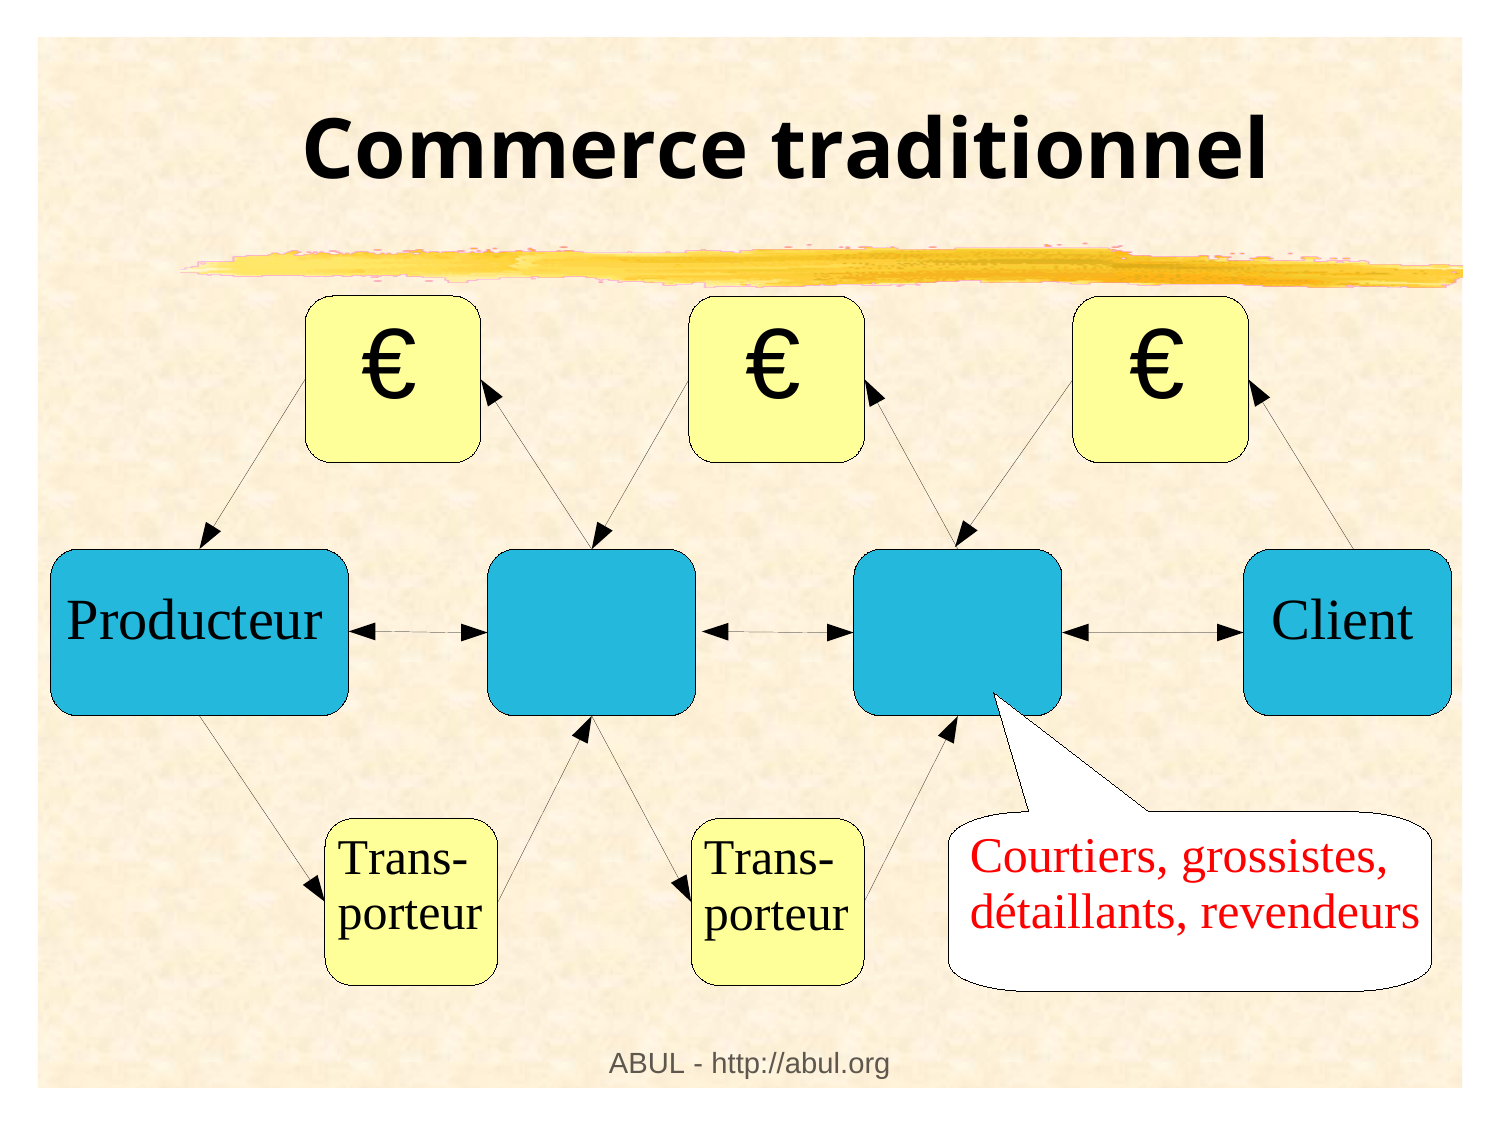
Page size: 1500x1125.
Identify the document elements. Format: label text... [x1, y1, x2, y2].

text_box Trans- porteur [337, 830, 490, 952]
text_box Courtiers, grossistes, détaillants, revendeurs [969, 828, 1423, 950]
text_box [487, 549, 696, 716]
text_box [853, 549, 1432, 992]
text_box [1243, 549, 1452, 716]
text_box Trans- porteur [703, 830, 856, 952]
text_box [324, 818, 498, 986]
text_box [1072, 296, 1249, 463]
text_box € [361, 307, 434, 432]
text_box € [745, 307, 818, 432]
text_box [50, 549, 349, 716]
text_box Client [1271, 587, 1434, 659]
text_box [691, 818, 865, 986]
text_box Producteur [66, 587, 349, 676]
text_box € [1129, 307, 1202, 432]
picture [37, 37, 1463, 1088]
text_box [688, 296, 865, 463]
title Commerce traditionnel [301, 39, 1322, 253]
text_box [305, 295, 481, 463]
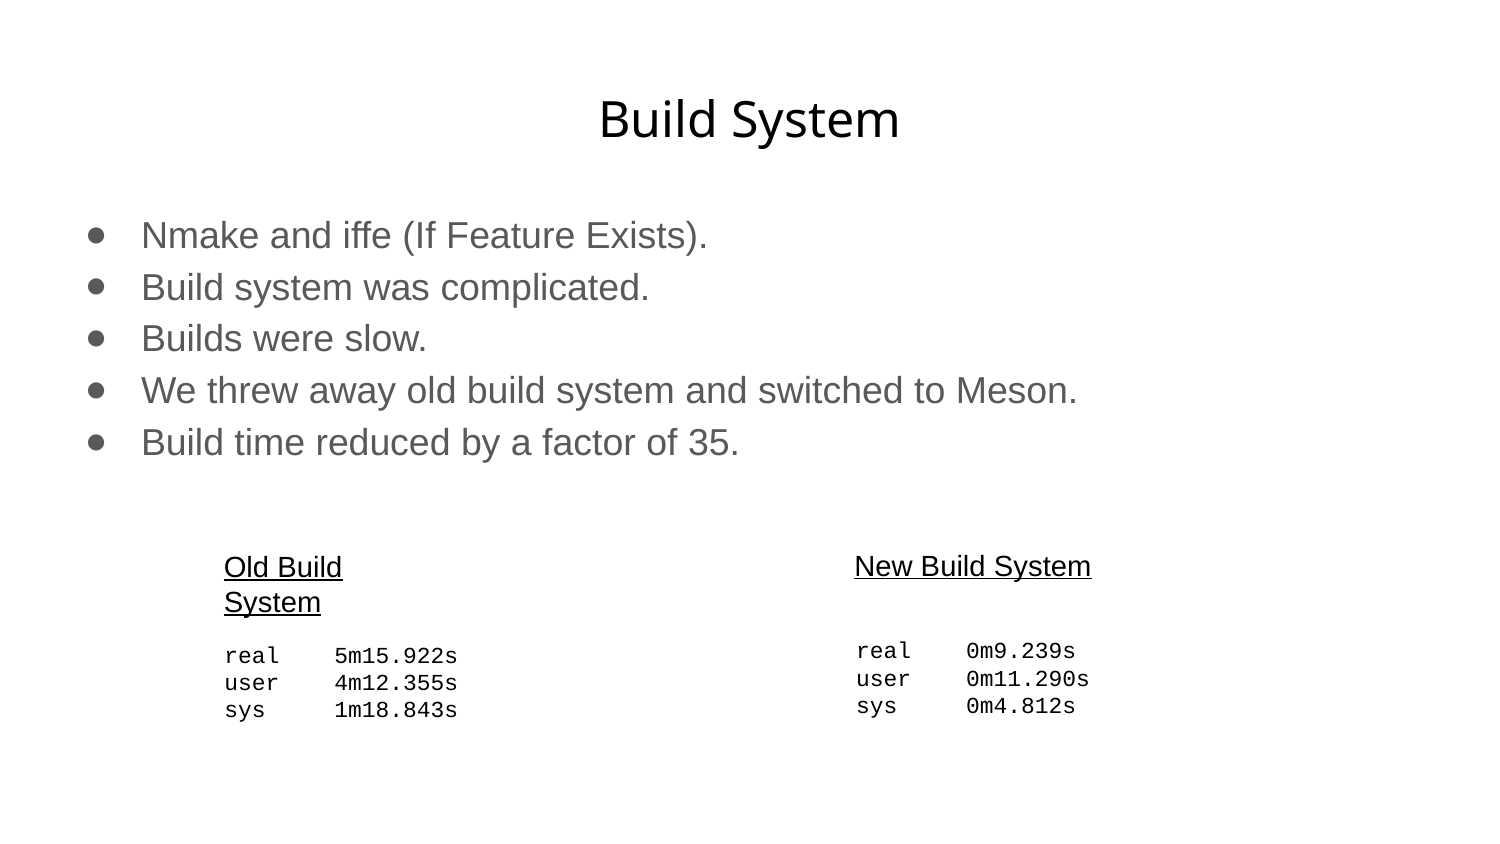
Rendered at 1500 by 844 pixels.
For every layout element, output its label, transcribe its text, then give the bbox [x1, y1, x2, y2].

text_box New Build System [839, 531, 1130, 614]
text_box real 0m9.239s user 0m11.290s sys 0m4.812s [840, 621, 1115, 746]
list Nmake and iffe (If Feature Exists). Build system was complicated. Builds were slow. We threw away old build system and switched to Meson. Build time reduced by a factor of 35. [51, 189, 1449, 750]
title Build System [51, 72, 1449, 167]
text_box real 5m15.922s user 4m12.355s sys 1m18.843s [209, 625, 500, 759]
text_box Old Build System [208, 533, 463, 616]
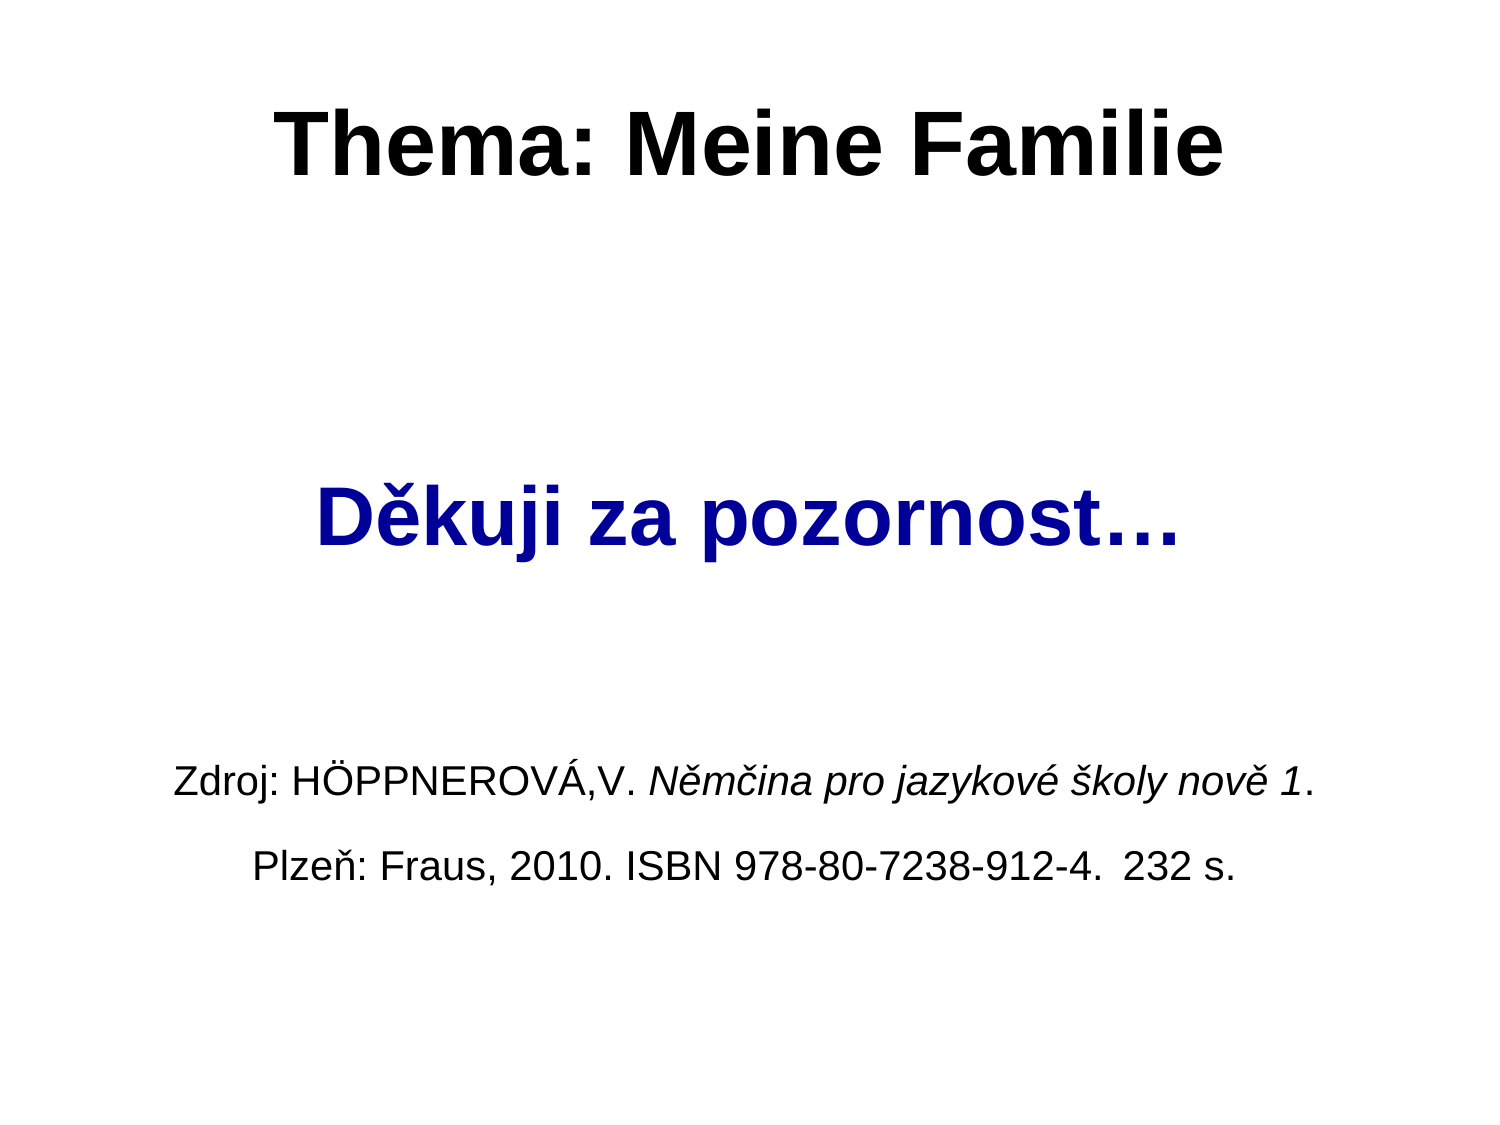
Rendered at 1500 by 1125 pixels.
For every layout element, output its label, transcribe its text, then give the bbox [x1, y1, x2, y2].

Work to complete
Return every line from the start of the material through the line containing "text_box [324, 818, 498, 986]", both ends included, copied exactly, with the pictures left out.

Result of the task
Page size: 1500x1125.
Identify the document elements. Format: label text... [x1, y1, x2, y2].

text_box Trans- porteur [337, 830, 490, 952]
text_box Courtiers, grossistes, détaillants, revendeurs [969, 828, 1423, 950]
text_box [487, 549, 696, 716]
text_box [853, 549, 1432, 992]
text_box [1243, 549, 1452, 716]
text_box Trans- porteur [703, 830, 856, 952]
text_box [324, 818, 498, 986]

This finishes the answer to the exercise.